The kibble (ie Specs’ normal food) I also use when I’ve run out of the good stuff, but mostly I use it on walks. I never ever take Specs out after she’s had a full meal. The best time to take her out is actually when she’s due a meal, so she’s really really hungry. Then all you have to do is put her portion of kibble in your pocket, and give it to her as a reward when you’re out – for walking nicely on the lead, coming back when called, a training session in the park. There’s nothing like hunger and a handful of food to get your dog working at his peak!
The good stuff (the home cooked meat) I keep for ‘special’. I’ll take some out on walks with me to make sure I reinforce that all-important recall (but not much – if you forget about it and leave it in your pocket it doesn’t take long to go really stinky), but most of it I keep for puppy class. Why puppy class? Well that’s when Specs is likely to have most distractions – all those lovely friends to play with. Again, I never ever ever feed her before puppy class, and I always go armed with the best possible treats – usually a mixture of lamb and liver. As Jenny keeps saying, ‘excellent treats give excellent results’.

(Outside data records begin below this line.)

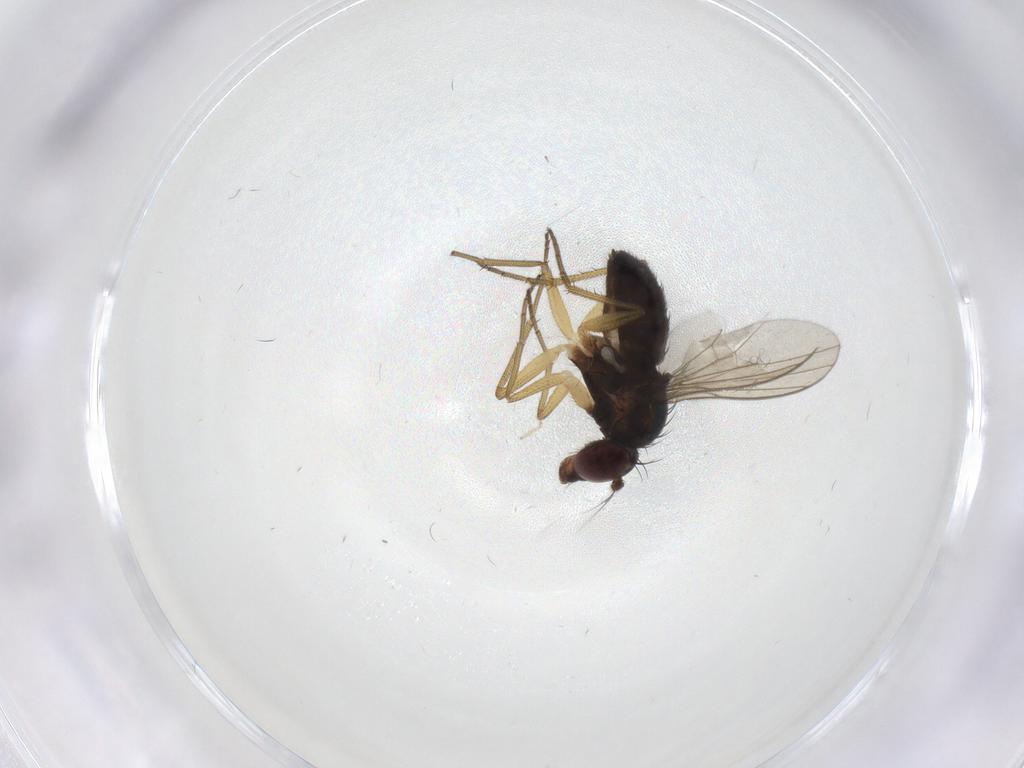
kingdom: Animalia
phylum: Arthropoda
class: Insecta
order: Diptera
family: Dolichopodidae
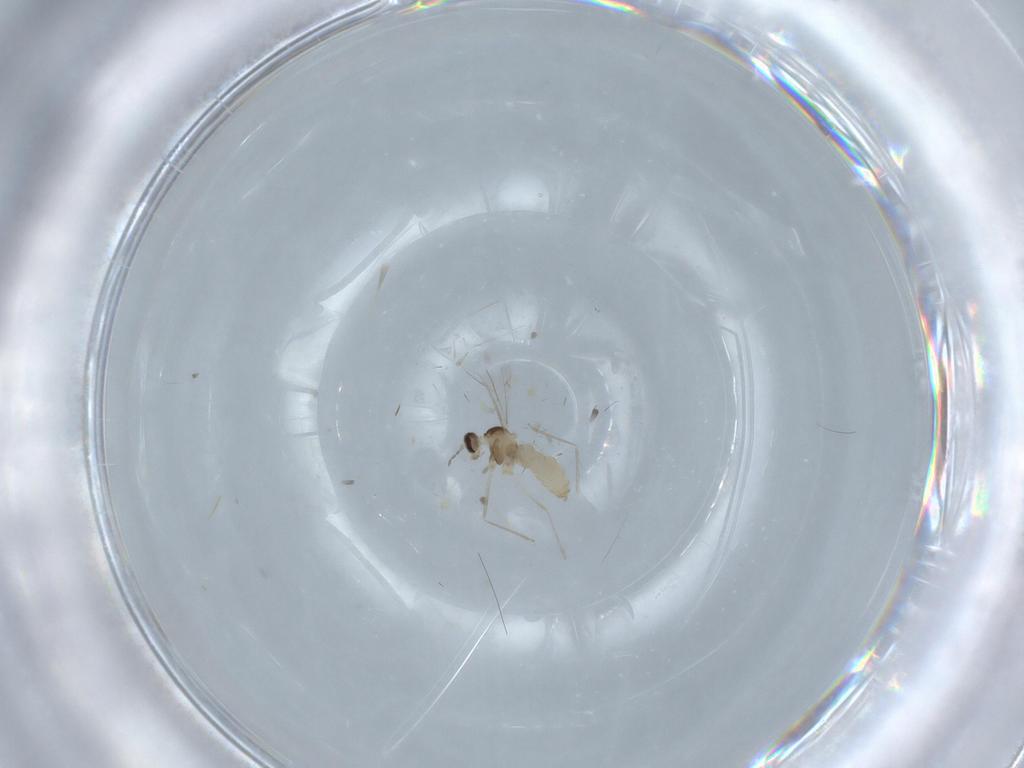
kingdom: Animalia
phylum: Arthropoda
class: Insecta
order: Diptera
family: Cecidomyiidae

How big should these titbits be?
Much smaller than you think they should be, for three reasons really –
- it’ll keep your costs down
- it’ll keep your dog working for longer. Once that tummy fills up you lose your key motivator, and
- it avoids the possibility of your puppy getting fat, which is actually quite a high risk given the amount of training you’re likely to be doing.
‘How small is small?’ I hear you ask. About the size of his toe pad, though if you have a tiny dog with really big feet you might want to adjust this (my little Islay was such a dog. I’ll have to tell you about her one day soon).
If your puppy is still hungry after the training session, that’s fine – just give him his usual food (but remember to adjust the portion depending on how many treats he’s had).
You can see Specs doing her fabulous speedy recalls elsewhere on this blog. She’s a pretty hungry puppy and there’s delicious food right there for the taking if she comes to her trainers straight away and quickly.
Shouldn’t she come back to me because she loves me? I know she loves me, she wants to be with me, cuddles up to me, but truth? That doesn’t have a lot to do with good training. Our dogs can love us a lot but still run away in the park. Daddy or chips? It’s chips every time. So, I love Specs and she loves me, but she still gets liver when she comes back to me in the park, and I get my cuddles when we snuggle up on the sofa to watch tv together.